─── Materials provided
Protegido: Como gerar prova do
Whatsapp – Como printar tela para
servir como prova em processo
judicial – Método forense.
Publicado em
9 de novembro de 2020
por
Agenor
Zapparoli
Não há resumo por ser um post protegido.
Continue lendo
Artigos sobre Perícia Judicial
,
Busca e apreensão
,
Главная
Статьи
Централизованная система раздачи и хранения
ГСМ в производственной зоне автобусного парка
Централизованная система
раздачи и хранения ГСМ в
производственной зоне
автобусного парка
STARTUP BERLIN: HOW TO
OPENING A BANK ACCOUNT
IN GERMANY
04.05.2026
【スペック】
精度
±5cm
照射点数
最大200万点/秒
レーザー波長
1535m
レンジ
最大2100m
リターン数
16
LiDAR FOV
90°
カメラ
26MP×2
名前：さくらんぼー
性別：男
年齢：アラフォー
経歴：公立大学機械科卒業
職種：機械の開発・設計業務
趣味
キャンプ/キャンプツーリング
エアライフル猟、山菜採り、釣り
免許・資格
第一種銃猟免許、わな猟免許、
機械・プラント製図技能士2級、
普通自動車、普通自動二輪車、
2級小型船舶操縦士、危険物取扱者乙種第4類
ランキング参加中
──────
■ Request ■
Print the text of each record above line by line, reproducing every character without alteration.

■ Expected answer ■
Protegido: Como gerar prova do
Whatsapp – Como printar tela para
servir como prova em processo
judicial – Método forense.
Publicado em
9 de novembro de 2020
por
Agenor
Zapparoli
Não há resumo por ser um post protegido.
Continue lendo
Artigos sobre Perícia Judicial
,
Busca e apreensão
,
Главная
Статьи
Централизованная система раздачи и хранения
ГСМ в производственной зоне автобусного парка
Централизованная система
раздачи и хранения ГСМ в
производственной зоне
автобусного парка
STARTUP BERLIN: HOW TO
OPENING A BANK ACCOUNT
IN GERMANY
04.05.2026
【スペック】
精度
±5cm
照射点数
最大200万点/秒
レーザー波長
1535m
レンジ
最大2100m
リターン数
16
LiDAR FOV
90°
カメラ
26MP×2
名前：さくらんぼー
性別：男
年齢：アラフォー
経歴：公立大学機械科卒業
職種：機械の開発・設計業務
趣味
キャンプ/キャンプツーリング
エアライフル猟、山菜採り、釣り
免許・資格
第一種銃猟免許、わな猟免許、
機械・プラント製図技能士2級、
普通自動車、普通自動二輪車、
2級小型船舶操縦士、危険物取扱者乙種第4類
ランキング参加中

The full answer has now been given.